The facility was now open for business, said the company’s managing director Atose Aguele in an exclusive interview at the company’s LPG-handling facility.

Business Report visited the facility recently.

In South Africa, some LPG is produced from local refineries, and additional product is imported into the country and received via sea.

Aguele said the company, which was established in 2007, would initially use a ship-to-truck and truck-to-plant method when importing gas to its storage facility, which was at this point the most cost-effective method.

Asked why they opted for this method instead of using a pipeline, which is generally a much cheaper and more efficient option, Avedia director Susan Anne Dean said the company had no pipeline of its own and they would have to use the Sunrise Energy pipeline.

However, Dean said despite the more efficient pipeline being known to be a cheaper option, the rates charged by Sunrise outweighed the ship-to-truck option.

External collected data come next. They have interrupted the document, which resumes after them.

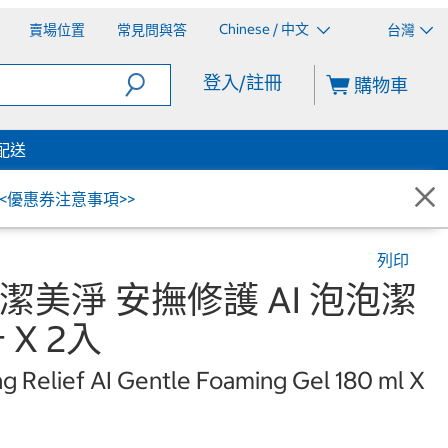
Chinese / 中文
賣場位置
常見問與答
台灣
登入/註冊
購物車
配送
<<優惠券注意事項>>
列印
L 潔美淨 安撫修護 AI 泡泡潔
 X 2入
 Relief AI Gentle Foaming Gel 180 ml X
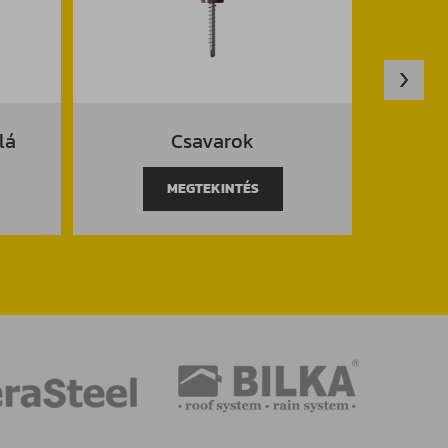
lá
Csavarok
Trapé
MEGTEKINTÉS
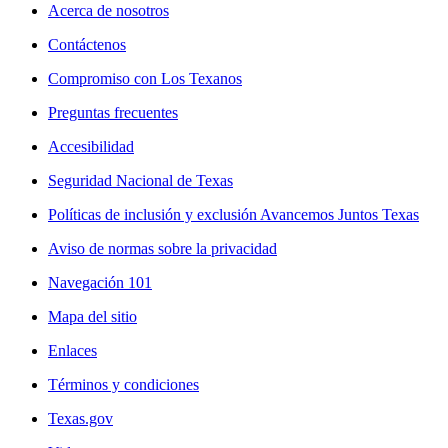
Acerca de nosotros
Contáctenos
Compromiso con Los Texanos
Preguntas frecuentes
Accesibilidad
Seguridad Nacional de Texas
Políticas de inclusión y exclusión Avancemos Juntos Texas
Aviso de normas sobre la privacidad
Navegación 101
Mapa del sitio
Enlaces
Términos y condiciones
Texas.gov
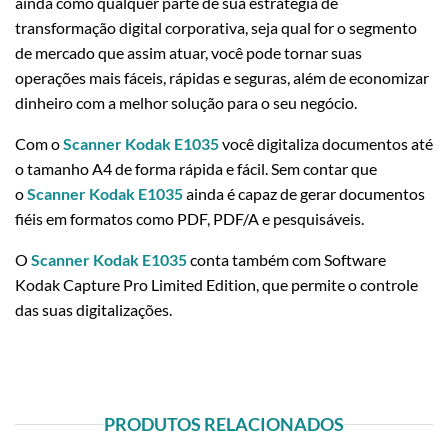
ainda como qualquer parte de sua estratégia de
transformação digital corporativa, seja qual for o segmento
de mercado que assim atuar, você pode tornar suas
operações mais fáceis, rápidas e seguras, além de economizar
dinheiro com a melhor solução para o seu negócio.
Com o
Scanner Kodak E1035
você digitaliza documentos até
o tamanho A4 de forma rápida e fácil. Sem contar que
o
Scanner Kodak E1035
ainda é capaz de gerar documentos
fiéis em formatos como PDF, PDF/A e pesquisáveis.
O
Scanner Kodak E1035
conta também com Software
Kodak Capture Pro Limited Edition, que permite o controle
das suas digitalizações.
PRODUTOS RELACIONADOS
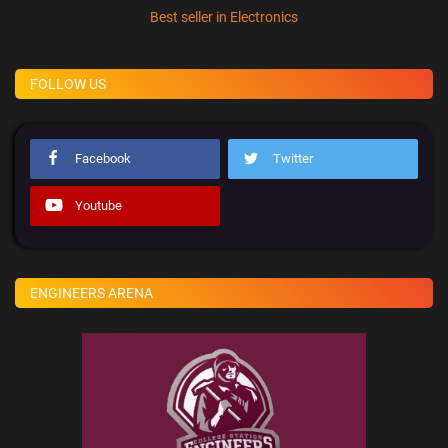
Best seller in Electronics
FOLLOW US
Facebook
Twitter
Youtube
ENGINEERS ARENA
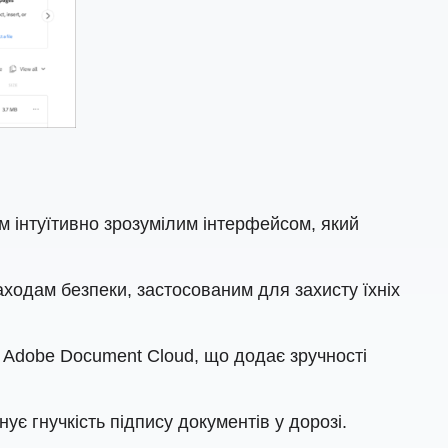
м інтуїтивно зрозумілим інтерфейсом, який
аходам безпеки, застосованим для захисту їхніх
к Adobe Document Cloud, що додає зручності
ує гнучкість підпису документів у дорозі.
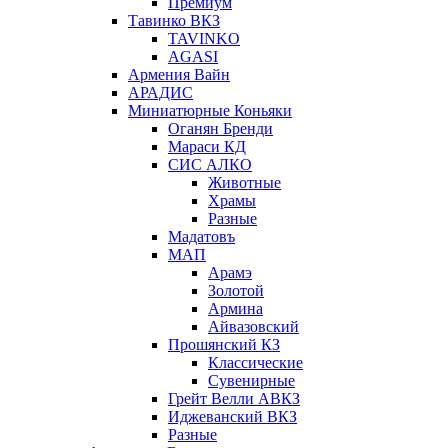
Премиум
Тавинко ВКЗ
TAVINKO
AGASI
Армения Вайн
АРАДИС
Миниатюрные Коньяки
Оганян Бренди
Мараси КД
СИС АЛКО
Животные
Храмы
Разные
Мадатовъ
МАП
Арамэ
Золотой
Армина
Айвазовский
Прошянский КЗ
Классические
Сувенирные
Грейт Велли АВКЗ
Иджеванский ВКЗ
Разные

“Using a pipeline, we would transport 500 tons of product per hour compared to the ship-to-truck and truck-to-plant’s 22 tons per hour, and it is still more economical for us to use the truck,” she said.

Addressing costs

Aguele said the company was in the process of addressing the pipeline costs.

The prices paid by consumers for imported LPG are dependent on the cost of the product, the sea freight, cost of storage and handling, plus final distribution.

Seaborne LPG is traded globally, and one of the major international pricing benchmarks is the Saudi contract price (CP). The CP is published monthly and the March 2017 CP prices for propane and butane, the main components of LPG, were $480 (R6260) and $600 a ton, respectively.

Avedia’s R250m facility has a 4000 ton capacity. In the sub- Saharan region, the most recent significant terminal was opened in March 2014 in Mauritius. This 15000 ton capacity facility was built by Petredec at an equivalent of about R600m.

When the product is handled through an import terminal, throughput charges are a common means that terminal operators recover capital costs.

In October 2012, the Department of Energy (DoE) released a discussion document on the review of the maximum refinery gate price. In that white paper, the DoE proposed a fee of R350 a ton for storage and handling at coastal terminals.

Aguele said Avedia had proposed a storage tariff with an optimum throughput of R400 to R500 a ton.

Globally, the current throughput tariffs vary from about $20 to $40 a ton.